**DIRECTIVE A:**
Please rewrite the records from the line holding "[0, 395, 48, 449]" through the line holding "worn blue tie with purple stripes", inclusive, changing "244" to "245" and keeping everything else the same. Give only those lines.

**DOCUMENT:**
## Start
Posted: 12/27/07 12:35 PM ET

When it comes to animal escapes, we often blame the enclosure or the zoo, but perhaps the culprit is human behavior. I am personally not against keeping animals at zoos, as they serve a huge educational purpose, but treating them well and with respect seems the least we could do, and with "we" I mean not just zoo staff, but most certainly also the public.

Consider this list:

• This year (2007), an 11-year-old gorilla male, Bokito, jumped over a water moat at Rotterdam Zoo, in the Netherlands, that had contained the gorillas for years. Bokito had been raised by humans. He attacked a female visitor, who came every day to "communicate" with her special friend, and had been warned repeatedly by zoo keepers that she was provoking him. The attack was not serious by gorilla standards, but left the woman in critical condition (which she survived). Bokito was darted and put back in an enforced enclosure. This year's most popular new word in the Dutch language has been declared Bokitoproof.

• Also this year, Franzl, a 12-year-old male chimpanzee at the Hellabrun Zoo, in Munich, Germany, jumped over the electric fence surrounding his enclosure and tried to get across the water moat. The zoo speculated that he may have been taunted by visitors. Franzl, too, had been raised by humans, and was attracted to people, and paid lots of attention to them. He was one of the most popular animals at the zoo, but drowned in the process.

• A few days ago, a 4-year-old 300 pound Siberian Tiger, named Tatiana, killed a young man, and attacked two others, following their blood trail until the police shot her. Tatiana had attacked a keeper one year earlier, chewing on her arm during feeding. The tiger had been tiger-reared. A shoe was found in the moat surrounding Tatiana's enclosure, causing speculation that one of the victims had dangled a leg over the 18-foot wall. This may have offered the tiger an escape route.

What struck me is the 18 feet. This is, if I remember well, exactly the walls we had around the tiger "pit" at a Dutch zoo where I worked long ago, from which no tiger had escaped for sixty-five years. That's an awfully long time, but one day a visitor was attacked nonetheless (21 September 1978, Burgers' Zoo, Arnhem). A 3-year-old 390 pound Bengal tiger jumped out and attacked a woman. The woman survived, the tiger did not. The story at the zoo at the time was that the tiger had jumped out in reaction to a different woman, a regular visitor, who often "chuffed" at the tigers to get replies (this is a soft friendly greeting, also known as "prusten").
## End
**DATA TO PROCESS:**
## Start
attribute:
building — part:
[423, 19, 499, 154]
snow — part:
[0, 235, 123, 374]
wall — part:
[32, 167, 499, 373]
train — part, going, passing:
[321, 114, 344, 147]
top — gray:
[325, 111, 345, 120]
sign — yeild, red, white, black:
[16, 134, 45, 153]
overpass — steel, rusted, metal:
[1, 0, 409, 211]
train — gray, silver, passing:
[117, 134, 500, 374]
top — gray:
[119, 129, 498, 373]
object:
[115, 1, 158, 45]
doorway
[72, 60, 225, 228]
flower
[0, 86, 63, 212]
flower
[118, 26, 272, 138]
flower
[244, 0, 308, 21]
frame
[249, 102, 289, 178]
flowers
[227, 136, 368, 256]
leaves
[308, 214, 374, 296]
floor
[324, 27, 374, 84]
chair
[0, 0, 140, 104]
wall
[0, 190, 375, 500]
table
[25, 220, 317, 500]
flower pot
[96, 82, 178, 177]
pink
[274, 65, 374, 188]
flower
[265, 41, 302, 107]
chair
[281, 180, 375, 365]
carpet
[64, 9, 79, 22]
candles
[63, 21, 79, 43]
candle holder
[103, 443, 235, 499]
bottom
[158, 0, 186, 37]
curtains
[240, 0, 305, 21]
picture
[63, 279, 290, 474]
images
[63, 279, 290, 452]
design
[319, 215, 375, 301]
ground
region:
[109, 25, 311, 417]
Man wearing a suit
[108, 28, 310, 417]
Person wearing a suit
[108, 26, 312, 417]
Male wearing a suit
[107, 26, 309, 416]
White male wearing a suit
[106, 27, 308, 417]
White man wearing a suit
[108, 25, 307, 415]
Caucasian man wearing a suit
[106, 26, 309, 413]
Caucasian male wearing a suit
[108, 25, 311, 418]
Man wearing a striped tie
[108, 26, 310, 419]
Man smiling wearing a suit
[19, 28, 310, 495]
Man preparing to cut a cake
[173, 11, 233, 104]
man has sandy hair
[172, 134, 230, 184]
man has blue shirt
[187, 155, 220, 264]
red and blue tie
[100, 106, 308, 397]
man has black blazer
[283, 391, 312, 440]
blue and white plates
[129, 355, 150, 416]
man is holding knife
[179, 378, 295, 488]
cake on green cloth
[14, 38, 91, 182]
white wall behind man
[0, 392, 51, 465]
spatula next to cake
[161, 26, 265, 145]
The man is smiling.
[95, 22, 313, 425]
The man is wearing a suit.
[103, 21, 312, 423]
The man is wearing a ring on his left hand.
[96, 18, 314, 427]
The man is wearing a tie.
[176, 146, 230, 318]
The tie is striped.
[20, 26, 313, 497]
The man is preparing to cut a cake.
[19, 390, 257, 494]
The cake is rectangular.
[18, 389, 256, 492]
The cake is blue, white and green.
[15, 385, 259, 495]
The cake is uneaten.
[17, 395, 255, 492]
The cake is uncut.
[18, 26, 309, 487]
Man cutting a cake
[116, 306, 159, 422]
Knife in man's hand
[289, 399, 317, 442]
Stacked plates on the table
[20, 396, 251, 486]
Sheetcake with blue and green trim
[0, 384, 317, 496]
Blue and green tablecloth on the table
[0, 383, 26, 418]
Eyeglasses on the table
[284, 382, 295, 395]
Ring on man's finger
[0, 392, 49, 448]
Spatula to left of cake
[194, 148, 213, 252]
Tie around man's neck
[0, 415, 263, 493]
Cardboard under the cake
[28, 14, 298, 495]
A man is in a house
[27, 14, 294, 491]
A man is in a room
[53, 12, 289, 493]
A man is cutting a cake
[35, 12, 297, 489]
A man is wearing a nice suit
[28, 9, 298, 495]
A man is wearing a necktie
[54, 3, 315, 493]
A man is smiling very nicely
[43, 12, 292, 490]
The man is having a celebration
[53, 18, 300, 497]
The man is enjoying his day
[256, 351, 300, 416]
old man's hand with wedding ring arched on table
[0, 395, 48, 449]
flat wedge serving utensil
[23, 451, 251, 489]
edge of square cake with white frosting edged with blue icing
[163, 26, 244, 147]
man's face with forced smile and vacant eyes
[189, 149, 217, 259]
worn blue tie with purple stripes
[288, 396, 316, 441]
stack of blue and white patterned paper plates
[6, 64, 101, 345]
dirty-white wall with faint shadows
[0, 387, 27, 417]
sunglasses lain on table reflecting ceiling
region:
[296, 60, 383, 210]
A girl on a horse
## End
## Start
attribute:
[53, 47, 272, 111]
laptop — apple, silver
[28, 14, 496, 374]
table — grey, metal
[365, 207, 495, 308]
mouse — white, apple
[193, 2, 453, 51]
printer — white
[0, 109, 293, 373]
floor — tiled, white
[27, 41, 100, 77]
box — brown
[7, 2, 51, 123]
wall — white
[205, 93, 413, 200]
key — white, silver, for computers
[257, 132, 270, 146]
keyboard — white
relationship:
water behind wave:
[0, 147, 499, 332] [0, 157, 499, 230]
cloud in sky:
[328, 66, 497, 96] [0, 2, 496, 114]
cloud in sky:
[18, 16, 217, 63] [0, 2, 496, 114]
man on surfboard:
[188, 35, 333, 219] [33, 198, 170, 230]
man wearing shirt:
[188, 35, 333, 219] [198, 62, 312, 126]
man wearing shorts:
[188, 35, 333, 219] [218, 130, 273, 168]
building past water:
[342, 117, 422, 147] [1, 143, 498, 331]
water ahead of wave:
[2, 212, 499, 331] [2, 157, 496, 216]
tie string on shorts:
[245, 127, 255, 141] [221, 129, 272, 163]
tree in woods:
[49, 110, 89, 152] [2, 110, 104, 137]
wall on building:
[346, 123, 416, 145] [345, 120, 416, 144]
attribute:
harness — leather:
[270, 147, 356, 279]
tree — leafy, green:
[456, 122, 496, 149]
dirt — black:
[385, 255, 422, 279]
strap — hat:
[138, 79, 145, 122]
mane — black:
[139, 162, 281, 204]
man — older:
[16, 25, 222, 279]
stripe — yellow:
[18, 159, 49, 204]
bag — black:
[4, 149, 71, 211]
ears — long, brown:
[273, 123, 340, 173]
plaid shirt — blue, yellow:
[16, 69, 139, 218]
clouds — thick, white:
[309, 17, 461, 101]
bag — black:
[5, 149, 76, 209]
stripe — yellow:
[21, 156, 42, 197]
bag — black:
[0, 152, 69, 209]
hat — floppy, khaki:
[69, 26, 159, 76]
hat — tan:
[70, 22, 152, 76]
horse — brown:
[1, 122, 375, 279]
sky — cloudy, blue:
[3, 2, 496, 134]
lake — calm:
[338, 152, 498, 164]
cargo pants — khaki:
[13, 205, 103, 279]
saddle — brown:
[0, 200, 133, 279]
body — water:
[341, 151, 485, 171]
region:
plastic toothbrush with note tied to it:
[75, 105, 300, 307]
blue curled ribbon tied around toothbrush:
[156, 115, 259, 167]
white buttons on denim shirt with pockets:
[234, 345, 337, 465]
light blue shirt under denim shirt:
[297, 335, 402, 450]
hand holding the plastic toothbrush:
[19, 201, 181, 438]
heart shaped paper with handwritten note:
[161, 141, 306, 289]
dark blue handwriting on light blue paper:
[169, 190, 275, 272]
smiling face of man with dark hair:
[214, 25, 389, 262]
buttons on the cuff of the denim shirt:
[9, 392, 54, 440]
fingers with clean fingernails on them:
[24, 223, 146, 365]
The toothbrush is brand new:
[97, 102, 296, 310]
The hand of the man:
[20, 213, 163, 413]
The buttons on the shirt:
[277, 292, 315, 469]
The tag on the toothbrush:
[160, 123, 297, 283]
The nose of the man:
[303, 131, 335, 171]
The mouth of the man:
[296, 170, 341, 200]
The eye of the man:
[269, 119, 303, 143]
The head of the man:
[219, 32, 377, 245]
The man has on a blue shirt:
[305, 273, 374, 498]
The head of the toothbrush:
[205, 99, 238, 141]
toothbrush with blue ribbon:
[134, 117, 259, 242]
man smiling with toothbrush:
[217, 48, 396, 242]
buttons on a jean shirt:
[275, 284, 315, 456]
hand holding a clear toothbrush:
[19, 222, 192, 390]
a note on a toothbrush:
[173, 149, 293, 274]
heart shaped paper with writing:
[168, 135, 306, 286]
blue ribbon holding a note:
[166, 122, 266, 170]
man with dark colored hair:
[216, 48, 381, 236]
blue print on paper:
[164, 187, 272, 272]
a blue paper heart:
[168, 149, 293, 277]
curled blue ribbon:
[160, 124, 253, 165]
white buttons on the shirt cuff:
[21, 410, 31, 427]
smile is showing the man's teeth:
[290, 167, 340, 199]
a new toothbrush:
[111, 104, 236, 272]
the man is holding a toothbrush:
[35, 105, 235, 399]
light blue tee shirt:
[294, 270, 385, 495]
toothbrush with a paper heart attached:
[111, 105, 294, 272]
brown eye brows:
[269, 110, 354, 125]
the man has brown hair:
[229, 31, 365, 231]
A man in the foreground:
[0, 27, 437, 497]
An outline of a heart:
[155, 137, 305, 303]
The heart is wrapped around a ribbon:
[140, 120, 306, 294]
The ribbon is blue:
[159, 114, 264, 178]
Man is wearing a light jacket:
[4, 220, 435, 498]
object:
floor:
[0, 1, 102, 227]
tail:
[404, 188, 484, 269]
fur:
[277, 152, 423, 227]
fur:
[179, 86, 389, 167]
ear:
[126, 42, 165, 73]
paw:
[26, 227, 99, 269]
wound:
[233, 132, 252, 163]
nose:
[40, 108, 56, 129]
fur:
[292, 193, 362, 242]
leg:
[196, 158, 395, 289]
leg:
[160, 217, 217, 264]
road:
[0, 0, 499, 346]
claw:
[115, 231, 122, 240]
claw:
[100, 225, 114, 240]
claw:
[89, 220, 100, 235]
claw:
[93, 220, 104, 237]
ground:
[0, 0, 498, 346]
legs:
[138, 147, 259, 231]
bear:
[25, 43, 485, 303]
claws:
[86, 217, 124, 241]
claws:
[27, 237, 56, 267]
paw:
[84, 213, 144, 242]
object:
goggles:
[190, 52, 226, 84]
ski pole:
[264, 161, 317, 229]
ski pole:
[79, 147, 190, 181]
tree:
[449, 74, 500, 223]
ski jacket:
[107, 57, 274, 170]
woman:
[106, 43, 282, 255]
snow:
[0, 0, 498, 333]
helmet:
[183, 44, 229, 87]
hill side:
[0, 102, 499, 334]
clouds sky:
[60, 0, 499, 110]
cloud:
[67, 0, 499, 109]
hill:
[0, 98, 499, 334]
## End
**DIRECTIVE B:**
Carry the piece on animal escapes at zoos on from the point where it stops.

**WRITTEN ANSWER A:**
[0, 395, 48, 449]
flat wedge serving utensil
[23, 451, 251, 489]
edge of square cake with white frosting edged with blue icing
[163, 26, 245, 147]
man's face with forced smile and vacant eyes
[189, 149, 217, 259]
worn blue tie with purple stripes

**WRITTEN ANSWER B:**
I don't want to scare everyone, but it is my personal belief that animals at zoos - unless they are completely surrounded by glass, concrete, and metal - often can get out if they really want to. Their escapes are often called "amazing" (such as for Jabari, the gorilla, at the Dallas Zoo, in 2003), but happen nonetheless. For example, I have seen male chimpanzees get out of an enclosure they had been contained in for over a decade. They stacked up some tires, and climbed on top of each other, and voilà. We'd never thought they could do this. They did so after all females had been moved to a nearby area, hence had become inaccessible.

Motivation is key. Animals can be contained 99% of the time behind a moat of a certain width, or a wall of a certain height, but then if panic strikes, or if they respond to taunts, all of a sudden they manage to get out.

Most exotic animals are not particularly interested in people, which makes it hard to provoke them. Human-rearing gets them used to and sometimes imprinted on humans, which makes them potentially dangerous. Bokito was raised by hand at the Berlin Zoo, which is the same zoo now asking for trouble by hand-rearing a polar bear, the famous Knut.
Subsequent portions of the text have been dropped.